Three, like the complaint against the employer, the complaint fails to explain and specify what “other” statute has been violated by the union’s actions. Four, like the complaint against the employer, the deficiency notice indicated that it appeared that the same defect existed concerning the filing of papers by fax and the service of papers on other parties.

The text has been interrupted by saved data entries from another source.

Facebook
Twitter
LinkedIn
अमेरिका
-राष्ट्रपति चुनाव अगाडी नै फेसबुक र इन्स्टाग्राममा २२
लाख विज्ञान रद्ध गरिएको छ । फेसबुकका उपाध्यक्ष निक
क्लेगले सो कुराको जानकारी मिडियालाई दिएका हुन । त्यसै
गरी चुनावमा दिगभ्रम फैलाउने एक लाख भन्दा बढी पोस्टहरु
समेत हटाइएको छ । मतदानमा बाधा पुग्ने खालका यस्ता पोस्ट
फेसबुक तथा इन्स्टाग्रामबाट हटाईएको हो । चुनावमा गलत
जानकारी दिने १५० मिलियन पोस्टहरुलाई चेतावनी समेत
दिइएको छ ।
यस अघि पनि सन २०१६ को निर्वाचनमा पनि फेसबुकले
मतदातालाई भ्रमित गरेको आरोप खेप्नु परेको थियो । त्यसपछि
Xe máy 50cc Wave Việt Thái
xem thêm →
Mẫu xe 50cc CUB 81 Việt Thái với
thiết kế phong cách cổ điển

Amendments Filed in Response to Deficiency Notice

Nelson filed amendments to the complaints on April 30, May 4, 17, 21, 24, and June 9, 2004. Those filings fail to cure the defects indicated in the deficiency notice. An amendment filed on April 30 stated that Nelson served all of the papers filed with the Commission on the employer. Other amendments reiterated Nelson’s belief that the union failed to assist Nelson in relation to her termination. The amendments alleged that a union shop steward was “acting more and for management,” and that an “incident policy” was not brought before union members for a vote. The process used by a union to decide the selection of union shop stewards or what proposals to accept in negotiations is purely of a union’s own creation. Such process is part of a union’s internal affairs and is often controlled by a union’s constitution and/or bylaws. The constitution and bylaws of a union are the contracts among the members of the union for how the organization is to be operated. Disputes concerning alleged violations of the constitution and bylaws of a union must be resolved through internal procedures of the union or the courts. Enumclaw School District, Decision 5979 (PECB, 1997).

Other amendments responded to the employer’s letter filed on April 7, 2004, arguing that Nelson was treated differently than a co-worker in the same position. However, as indicated in the deficiency notice, the preliminary ruling process is limited under WAC 391-45-110 to a review of “the facts alleged in the complaint . . .” The employer’s letter was not considered in preparing the deficiency notice or this order.

NOW, THEREFORE, it is

ORDERED

The complaints charging unfair labor practices in the above captioned matters are DISMISSED for failure to state a cause of action.

ISSUED at Olympia, Washington, this 23rd day of July, 2004.

PUBLIC EMPLOYMENT RELATIONS COMMISSION

[SIGNED]

MARK S. DOWNING, Unfair Labor Practice Manager

This order will be the final order of the agency unless a notice of appeal is filed with the Commission under WAC 391-45-350.



[1]          At this stage of the proceedings, all of the facts alleged in the complaints are assumed to be true and provable. The question at hand is whether, as a matter of law, the complaints state a claim for relief available through unfair labor practice proceedings before the Public Employment Relations Commission.